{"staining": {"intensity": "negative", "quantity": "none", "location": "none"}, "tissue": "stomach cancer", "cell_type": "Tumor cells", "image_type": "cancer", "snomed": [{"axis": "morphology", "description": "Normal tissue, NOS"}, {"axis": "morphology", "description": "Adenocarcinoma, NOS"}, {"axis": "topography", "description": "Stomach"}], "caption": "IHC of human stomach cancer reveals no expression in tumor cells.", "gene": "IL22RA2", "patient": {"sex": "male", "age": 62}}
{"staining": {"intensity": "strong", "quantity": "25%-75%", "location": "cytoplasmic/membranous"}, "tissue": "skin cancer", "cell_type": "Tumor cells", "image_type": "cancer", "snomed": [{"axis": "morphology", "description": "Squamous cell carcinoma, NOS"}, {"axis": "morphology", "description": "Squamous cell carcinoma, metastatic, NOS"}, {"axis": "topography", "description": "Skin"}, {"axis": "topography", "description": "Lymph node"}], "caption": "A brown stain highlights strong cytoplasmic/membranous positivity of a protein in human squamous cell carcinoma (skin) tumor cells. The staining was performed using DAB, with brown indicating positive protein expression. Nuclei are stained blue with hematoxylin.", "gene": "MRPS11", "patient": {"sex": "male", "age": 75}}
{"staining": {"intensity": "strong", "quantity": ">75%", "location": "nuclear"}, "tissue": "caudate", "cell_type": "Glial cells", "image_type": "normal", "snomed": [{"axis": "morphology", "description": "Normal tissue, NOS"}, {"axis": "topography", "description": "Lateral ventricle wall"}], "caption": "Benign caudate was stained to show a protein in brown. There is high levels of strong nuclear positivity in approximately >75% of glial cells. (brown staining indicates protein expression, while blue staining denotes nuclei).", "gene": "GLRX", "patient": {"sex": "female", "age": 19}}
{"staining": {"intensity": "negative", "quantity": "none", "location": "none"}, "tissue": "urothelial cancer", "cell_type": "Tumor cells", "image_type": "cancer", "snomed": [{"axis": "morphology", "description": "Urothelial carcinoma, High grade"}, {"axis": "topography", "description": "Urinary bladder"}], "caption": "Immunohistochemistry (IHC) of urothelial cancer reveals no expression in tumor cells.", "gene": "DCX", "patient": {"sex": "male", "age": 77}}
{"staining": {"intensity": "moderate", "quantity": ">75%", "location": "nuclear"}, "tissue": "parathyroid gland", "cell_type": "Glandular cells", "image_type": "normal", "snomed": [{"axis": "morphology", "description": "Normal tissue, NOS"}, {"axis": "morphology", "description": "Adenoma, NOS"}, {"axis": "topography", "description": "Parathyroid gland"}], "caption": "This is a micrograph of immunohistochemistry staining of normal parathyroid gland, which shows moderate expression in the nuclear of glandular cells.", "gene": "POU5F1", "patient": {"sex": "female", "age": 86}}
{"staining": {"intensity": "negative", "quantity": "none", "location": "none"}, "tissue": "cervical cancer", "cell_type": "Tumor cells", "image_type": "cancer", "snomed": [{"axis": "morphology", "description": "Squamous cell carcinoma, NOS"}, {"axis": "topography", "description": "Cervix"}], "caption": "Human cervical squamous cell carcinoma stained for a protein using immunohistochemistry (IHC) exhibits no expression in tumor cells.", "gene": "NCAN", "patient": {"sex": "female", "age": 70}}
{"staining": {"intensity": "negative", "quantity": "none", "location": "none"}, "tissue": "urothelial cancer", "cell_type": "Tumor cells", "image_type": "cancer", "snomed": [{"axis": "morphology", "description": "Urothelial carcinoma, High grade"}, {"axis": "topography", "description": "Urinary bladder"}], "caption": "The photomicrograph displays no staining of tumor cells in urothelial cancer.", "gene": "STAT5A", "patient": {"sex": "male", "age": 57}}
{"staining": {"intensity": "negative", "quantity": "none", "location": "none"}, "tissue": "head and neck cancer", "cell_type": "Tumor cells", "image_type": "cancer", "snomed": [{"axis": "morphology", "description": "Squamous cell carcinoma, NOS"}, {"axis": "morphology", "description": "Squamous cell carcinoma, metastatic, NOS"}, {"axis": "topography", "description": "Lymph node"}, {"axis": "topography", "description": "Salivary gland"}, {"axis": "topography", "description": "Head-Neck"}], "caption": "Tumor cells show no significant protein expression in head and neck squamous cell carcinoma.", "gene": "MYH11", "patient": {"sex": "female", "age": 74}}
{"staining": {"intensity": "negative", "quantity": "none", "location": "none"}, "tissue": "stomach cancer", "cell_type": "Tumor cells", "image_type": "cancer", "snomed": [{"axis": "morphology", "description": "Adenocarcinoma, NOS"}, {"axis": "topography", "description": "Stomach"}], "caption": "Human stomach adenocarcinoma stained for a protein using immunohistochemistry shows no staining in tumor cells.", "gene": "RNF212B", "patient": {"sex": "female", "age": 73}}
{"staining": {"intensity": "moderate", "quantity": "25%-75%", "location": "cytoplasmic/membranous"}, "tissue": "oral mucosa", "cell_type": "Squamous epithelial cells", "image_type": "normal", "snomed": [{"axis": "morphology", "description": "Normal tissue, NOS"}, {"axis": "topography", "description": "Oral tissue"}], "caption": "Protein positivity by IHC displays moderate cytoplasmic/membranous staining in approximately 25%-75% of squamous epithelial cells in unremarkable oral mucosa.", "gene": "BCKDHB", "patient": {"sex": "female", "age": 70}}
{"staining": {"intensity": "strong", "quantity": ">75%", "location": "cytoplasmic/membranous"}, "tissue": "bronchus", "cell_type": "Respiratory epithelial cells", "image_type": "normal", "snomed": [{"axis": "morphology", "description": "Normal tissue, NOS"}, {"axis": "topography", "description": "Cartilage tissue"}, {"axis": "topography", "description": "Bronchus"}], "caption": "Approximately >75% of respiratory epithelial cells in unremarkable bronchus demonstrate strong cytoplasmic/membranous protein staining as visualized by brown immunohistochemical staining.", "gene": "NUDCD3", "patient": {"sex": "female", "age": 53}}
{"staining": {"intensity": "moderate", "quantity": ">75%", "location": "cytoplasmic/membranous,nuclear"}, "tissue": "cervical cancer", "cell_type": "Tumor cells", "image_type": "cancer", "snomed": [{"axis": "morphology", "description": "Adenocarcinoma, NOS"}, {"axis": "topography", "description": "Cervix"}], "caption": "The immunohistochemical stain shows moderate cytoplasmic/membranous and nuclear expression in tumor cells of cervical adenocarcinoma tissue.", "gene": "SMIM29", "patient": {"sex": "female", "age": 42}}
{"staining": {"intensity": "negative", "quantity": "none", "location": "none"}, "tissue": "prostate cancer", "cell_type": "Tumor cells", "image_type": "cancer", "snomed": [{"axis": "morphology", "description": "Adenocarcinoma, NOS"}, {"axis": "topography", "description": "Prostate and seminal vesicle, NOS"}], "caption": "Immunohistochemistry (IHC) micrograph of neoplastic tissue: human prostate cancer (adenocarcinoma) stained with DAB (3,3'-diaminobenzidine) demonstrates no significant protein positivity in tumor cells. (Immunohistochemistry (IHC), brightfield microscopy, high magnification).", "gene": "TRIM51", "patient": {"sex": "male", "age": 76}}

====

• [REQUIRED WORK] Please reproduce exactly the lines above, beginning with the first and ending with the line that contains "caudate was stained", and include nothing outside that range.

• [REPLY TO THE TASK]
{"staining": {"intensity": "negative", "quantity": "none", "location": "none"}, "tissue": "stomach cancer", "cell_type": "Tumor cells", "image_type": "cancer", "snomed": [{"axis": "morphology", "description": "Normal tissue, NOS"}, {"axis": "morphology", "description": "Adenocarcinoma, NOS"}, {"axis": "topography", "description": "Stomach"}], "caption": "IHC of human stomach cancer reveals no expression in tumor cells.", "gene": "IL22RA2", "patient": {"sex": "male", "age": 62}}
{"staining": {"intensity": "strong", "quantity": "25%-75%", "location": "cytoplasmic/membranous"}, "tissue": "skin cancer", "cell_type": "Tumor cells", "image_type": "cancer", "snomed": [{"axis": "morphology", "description": "Squamous cell carcinoma, NOS"}, {"axis": "morphology", "description": "Squamous cell carcinoma, metastatic, NOS"}, {"axis": "topography", "description": "Skin"}, {"axis": "topography", "description": "Lymph node"}], "caption": "A brown stain highlights strong cytoplasmic/membranous positivity of a protein in human squamous cell carcinoma (skin) tumor cells. The staining was performed using DAB, with brown indicating positive protein expression. Nuclei are stained blue with hematoxylin.", "gene": "MRPS11", "patient": {"sex": "male", "age": 75}}
{"staining": {"intensity": "strong", "quantity": ">75%", "location": "nuclear"}, "tissue": "caudate", "cell_type": "Glial cells", "image_type": "normal", "snomed": [{"axis": "morphology", "description": "Normal tissue, NOS"}, {"axis": "topography", "description": "Lateral ventricle wall"}], "caption": "Benign caudate was stained to show a protein in brown. There is high levels of strong nuclear positivity in approximately >75% of glial cells. (brown staining indicates protein expression, while blue staining denotes nuclei).", "gene": "GLRX", "patient": {"sex": "female", "age": 19}}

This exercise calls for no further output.